» **PROBLEM REQUIREMENTS**: Quote every line of the entries below word for word, leaving out the pictures.

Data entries

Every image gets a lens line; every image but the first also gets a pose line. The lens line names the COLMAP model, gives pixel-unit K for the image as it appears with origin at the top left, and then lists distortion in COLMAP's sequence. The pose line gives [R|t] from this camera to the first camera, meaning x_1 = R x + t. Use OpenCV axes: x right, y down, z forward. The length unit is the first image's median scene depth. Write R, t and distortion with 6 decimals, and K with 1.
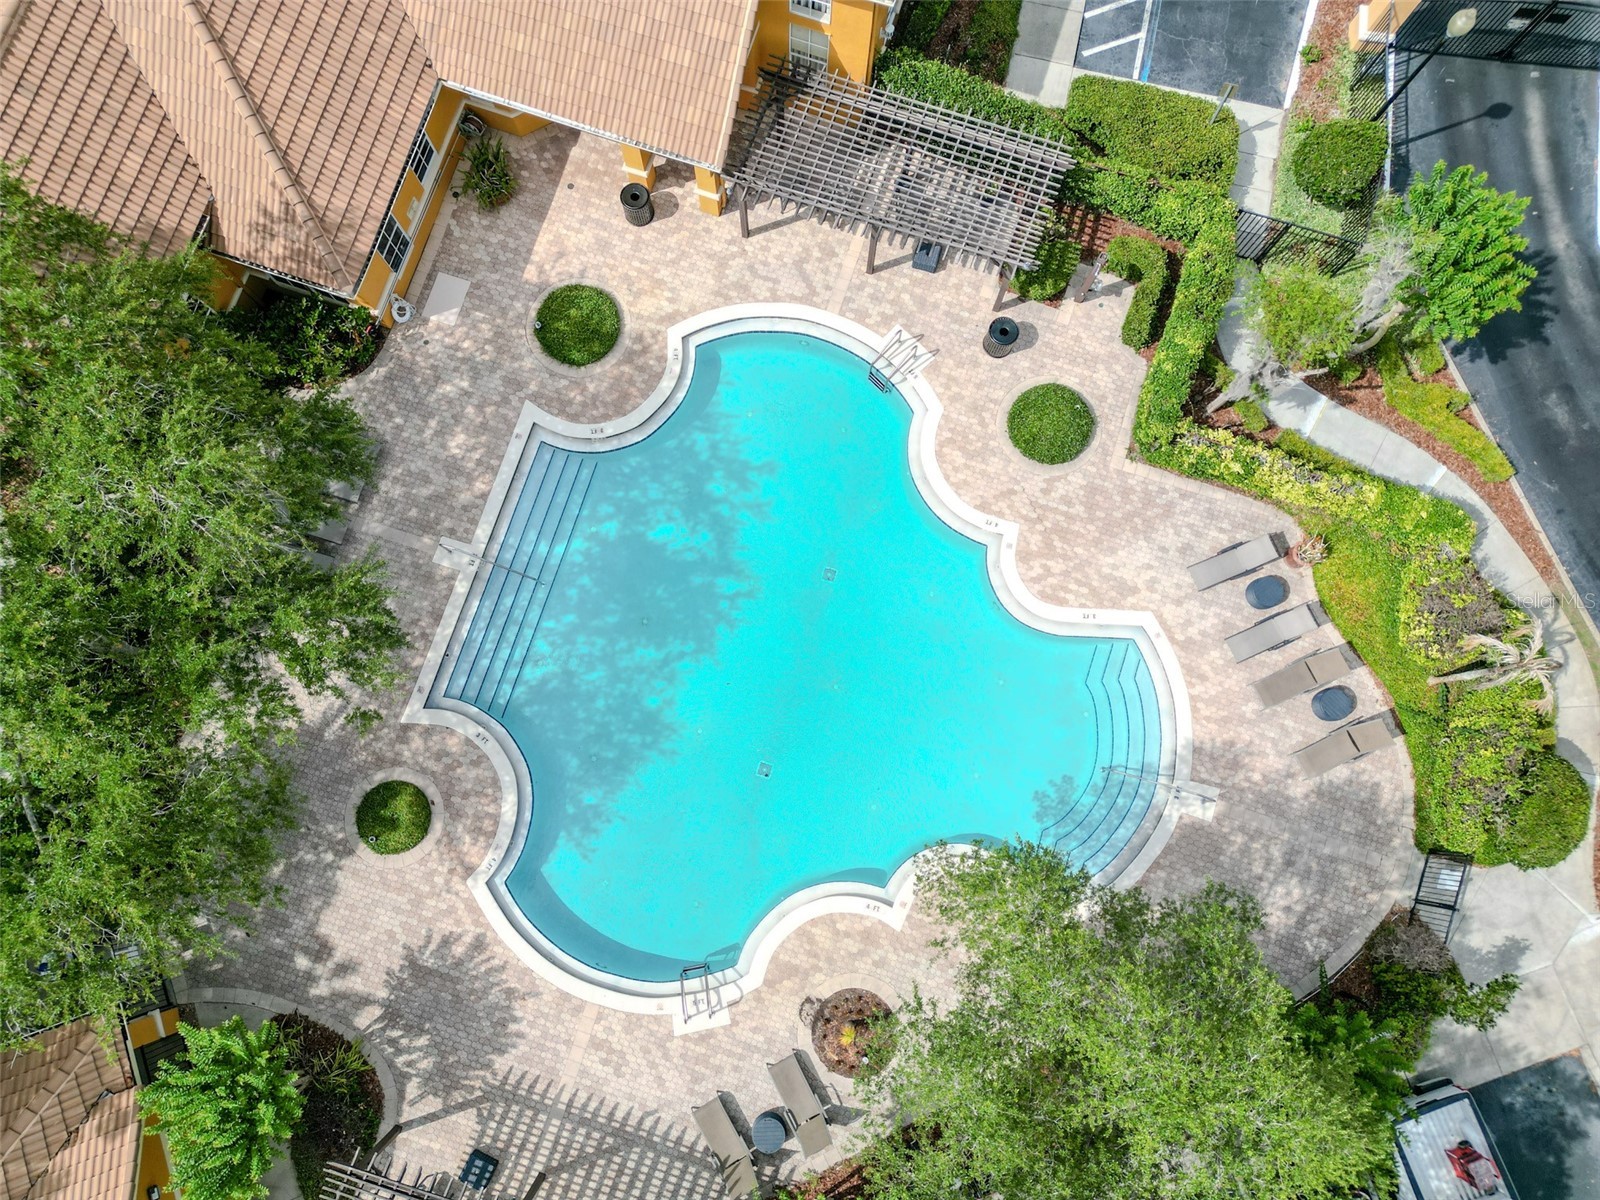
lens RADIAL K [[1112.1, 0, 813.6], [0, 1112.1, 614.2], [0, 0, 1]] dist [0.033943, -0.042877]
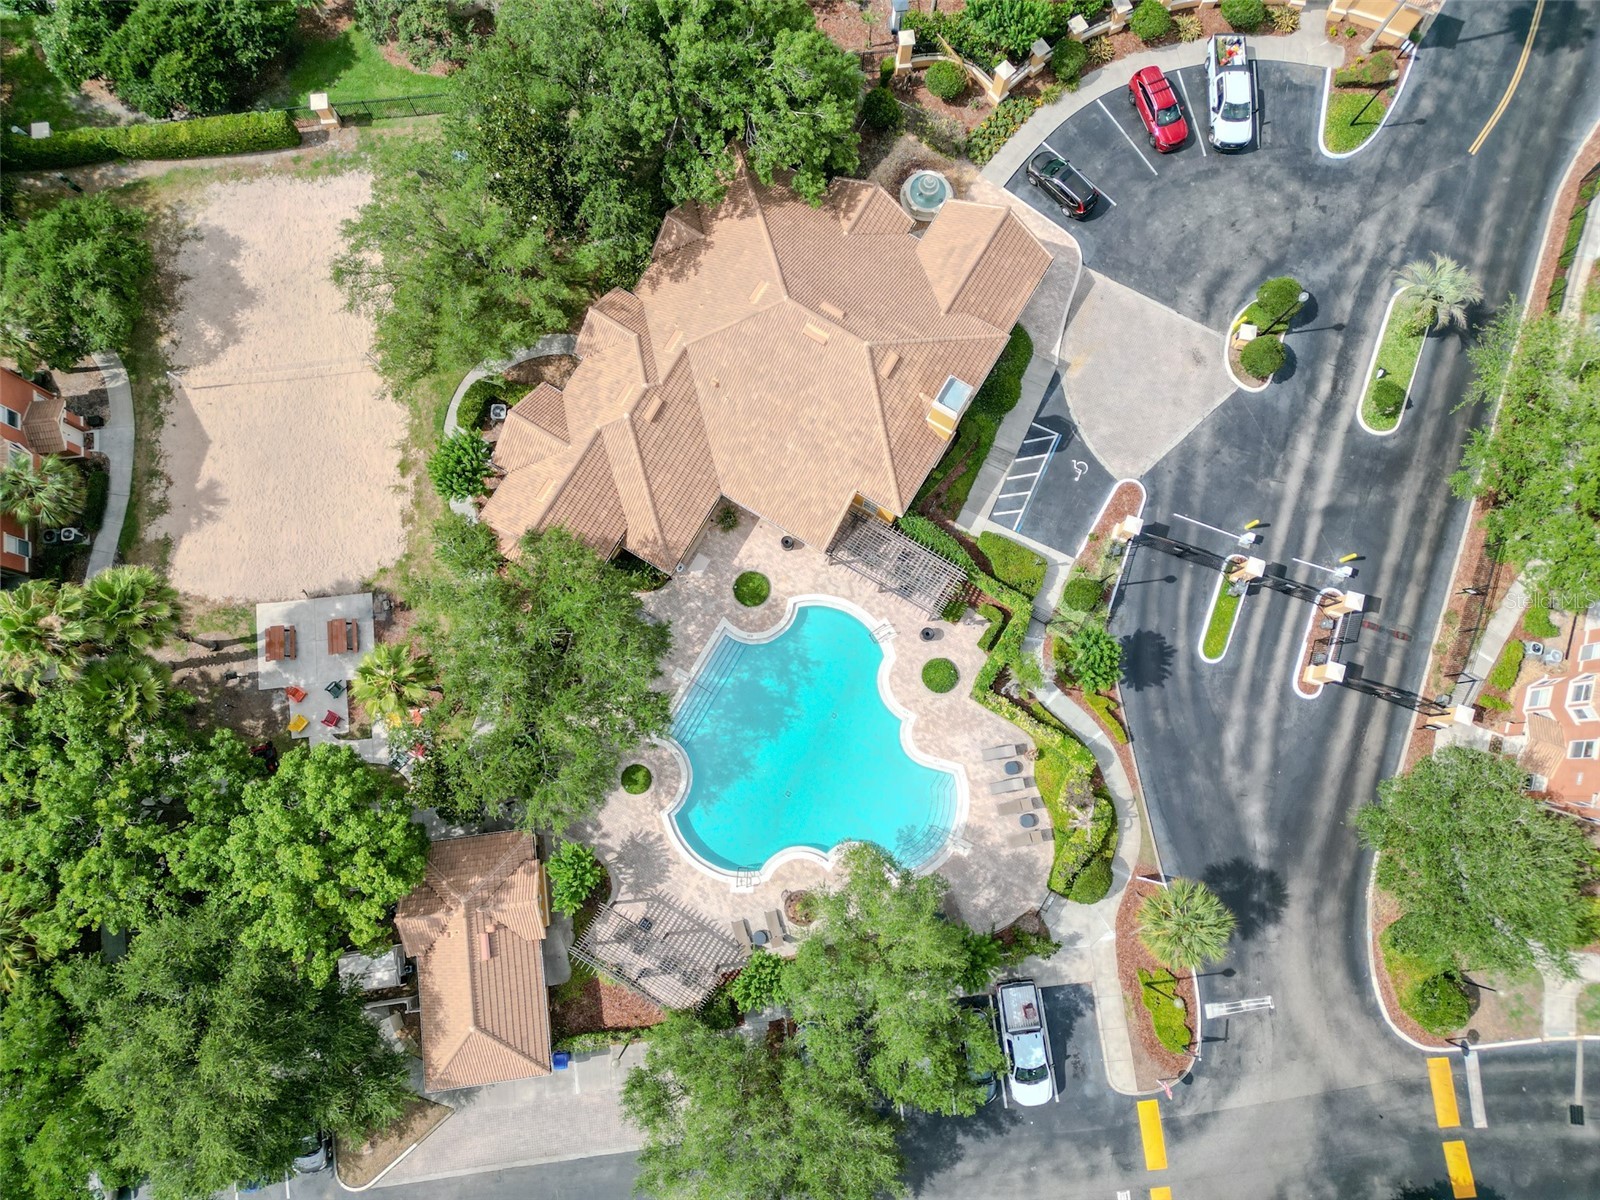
lens RADIAL K [[1131.4, 0, 800.0], [0, 1131.4, 600.0], [0, 0, 1]] dist [0.048126, -0.001455]
pose [[0.975450, 0.214828, -0.048430, 0.008161], [-0.215514, 0.976456, -0.009353, -0.251451], [0.045281, 0.019561, 0.998783, -1.447420]]
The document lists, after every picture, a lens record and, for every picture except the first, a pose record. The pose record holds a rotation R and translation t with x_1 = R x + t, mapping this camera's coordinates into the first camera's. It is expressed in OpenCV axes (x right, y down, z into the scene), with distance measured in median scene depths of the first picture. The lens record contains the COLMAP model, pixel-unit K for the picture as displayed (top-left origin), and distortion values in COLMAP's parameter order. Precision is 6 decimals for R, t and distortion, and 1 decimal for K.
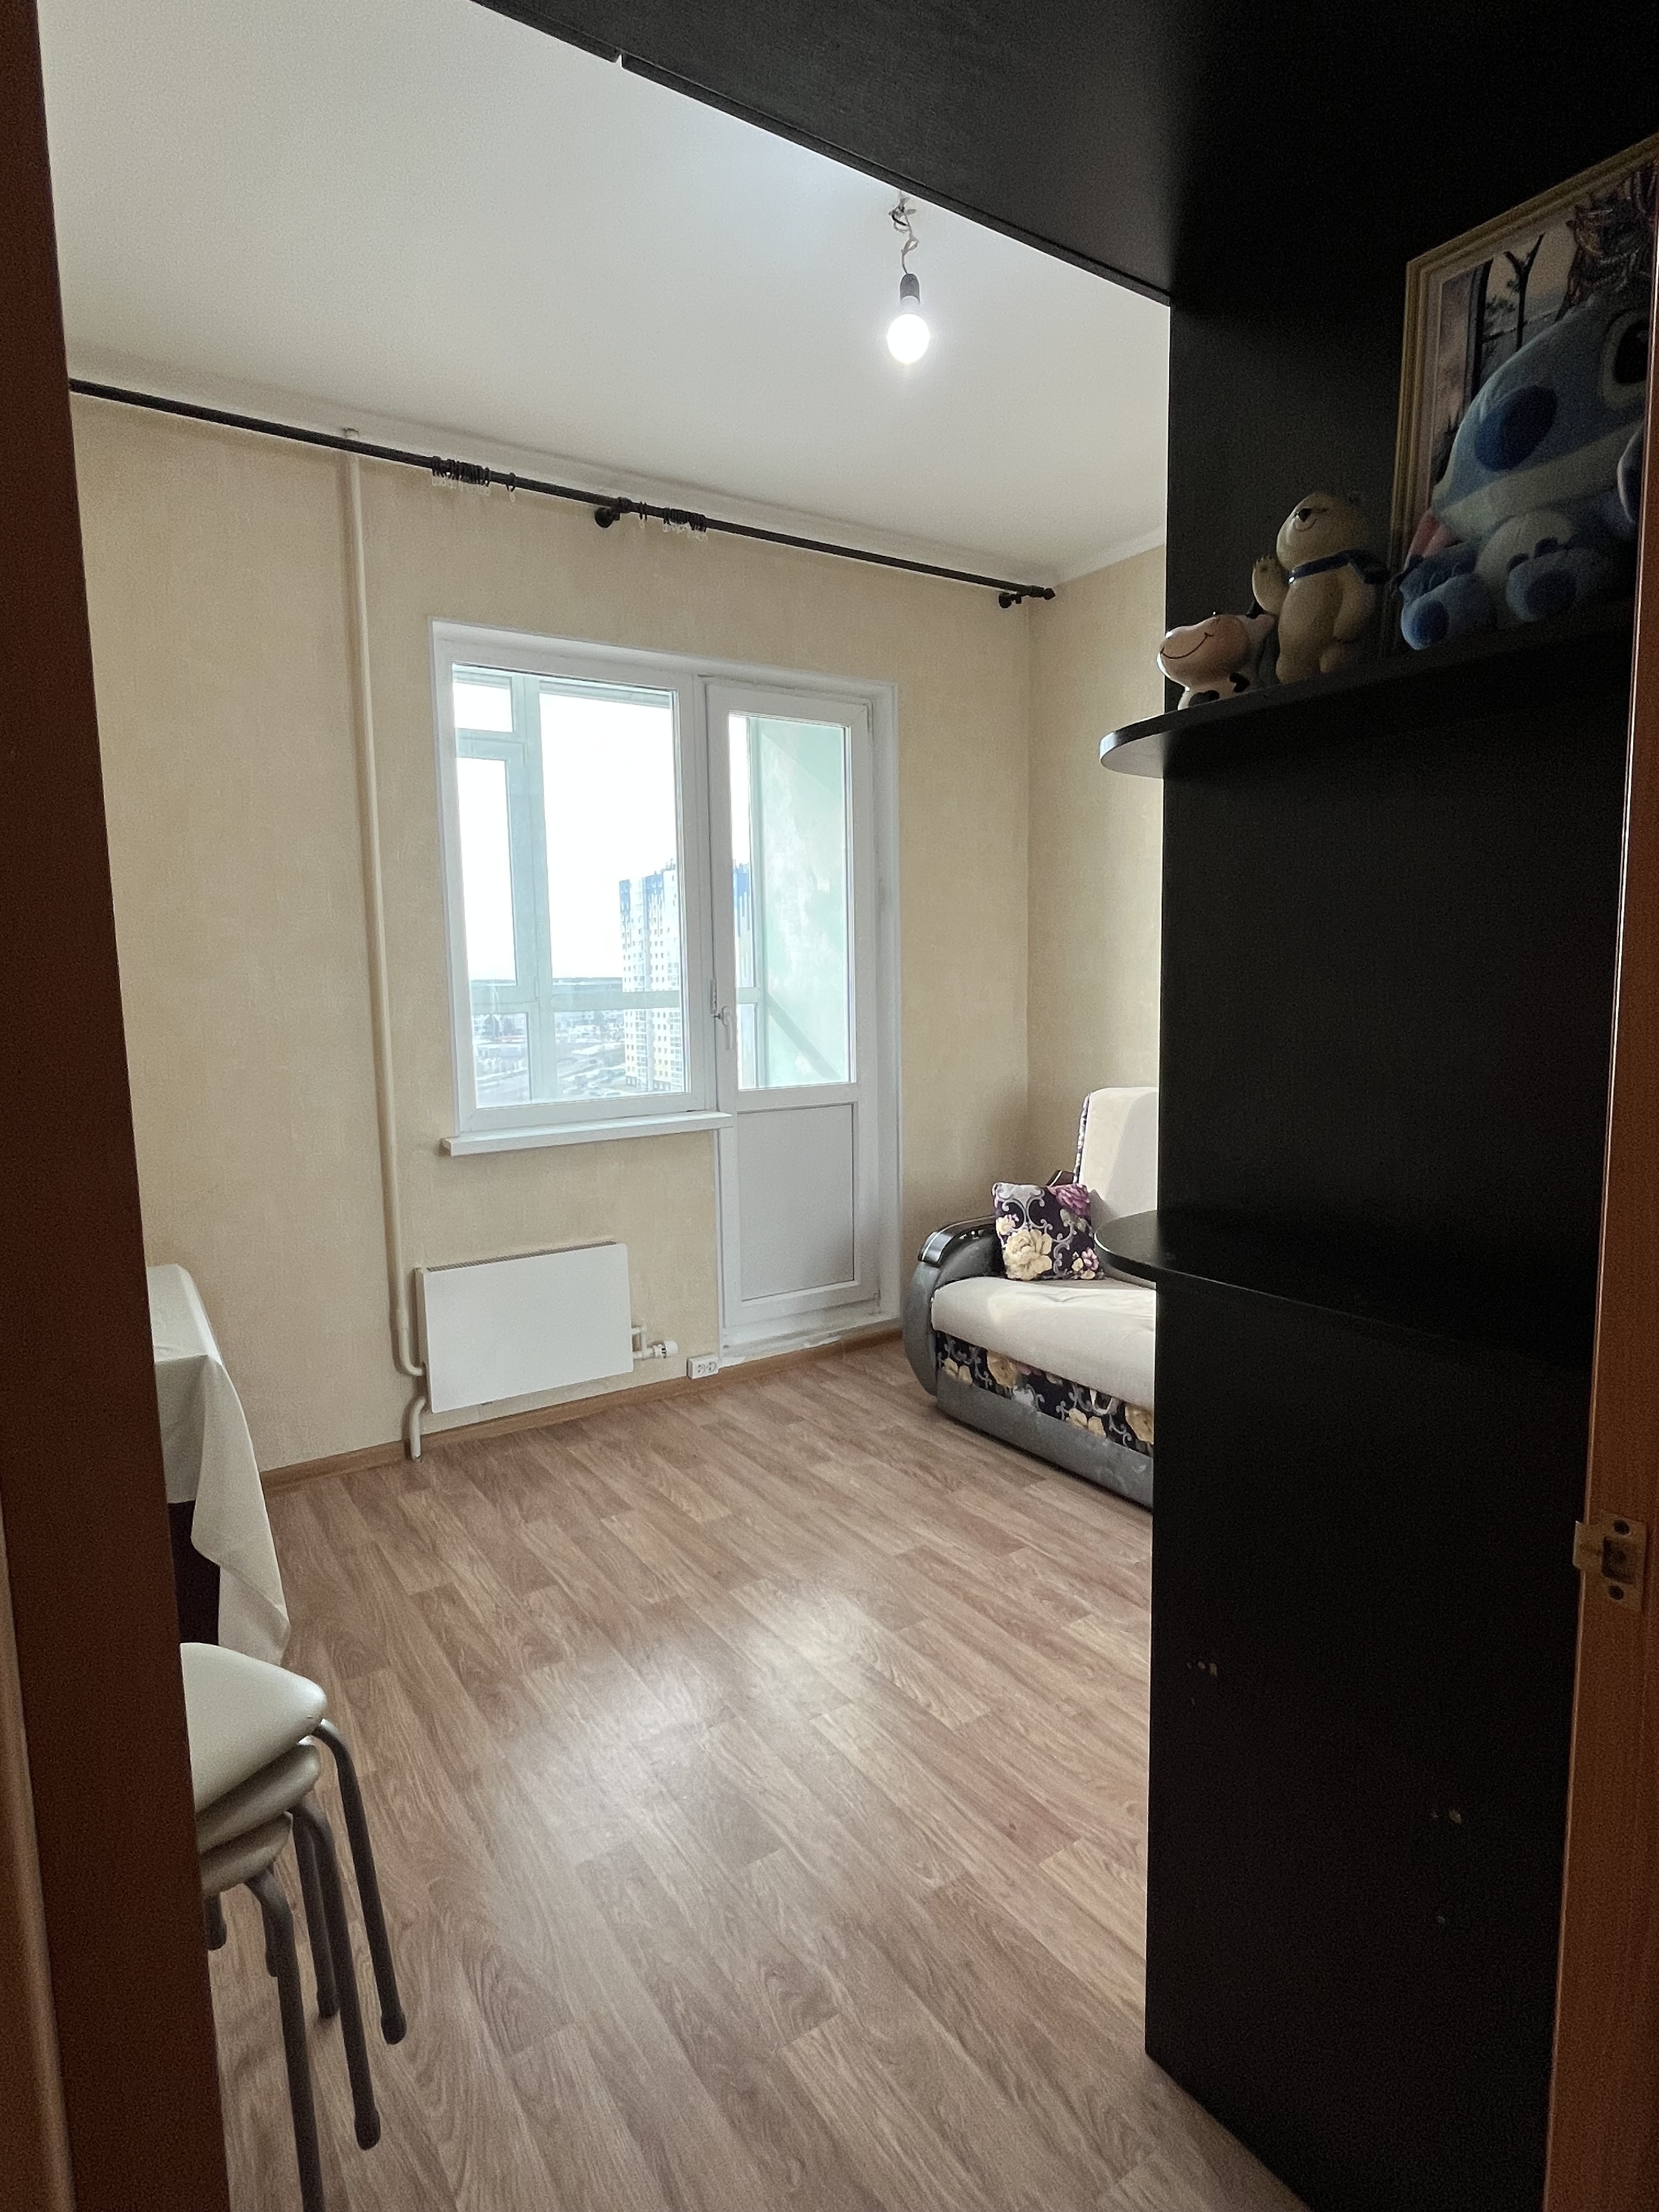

» **SOLVED EXERCISE**:
Every image gets a lens line; every image but the first also gets a pose line. The lens line names the COLMAP model, gives pixel-unit K for the image as it appears with origin at the top left, and then lists distortion in COLMAP's sequence. The pose line gives [R|t] from this camera to the first camera, meaning x_1 = R x + t. Use OpenCV axes: x right, y down, z forward. The length unit is the first image's median scene depth. Write R, t and distortion with 6 decimals, and K with 1.
lens RADIAL K [[1112.1, 0, 813.6], [0, 1112.1, 614.2], [0, 0, 1]] dist [0.033943, -0.042877]
lens RADIAL K [[1131.4, 0, 800.0], [0, 1131.4, 600.0], [0, 0, 1]] dist [0.048126, -0.001455]
pose [[0.975450, 0.214828, -0.048430, 0.008161], [-0.215514, 0.976456, -0.009353, -0.251451], [0.045281, 0.019561, 0.998783, -1.447420]]
The document lists, after every picture, a lens record and, for every picture except the first, a pose record. The pose record holds a rotation R and translation t with x_1 = R x + t, mapping this camera's coordinates into the first camera's. It is expressed in OpenCV axes (x right, y down, z into the scene), with distance measured in median scene depths of the first picture. The lens record contains the COLMAP model, pixel-unit K for the picture as displayed (top-left origin), and distortion values in COLMAP's parameter order. Precision is 6 decimals for R, t and distortion, and 1 decimal for K.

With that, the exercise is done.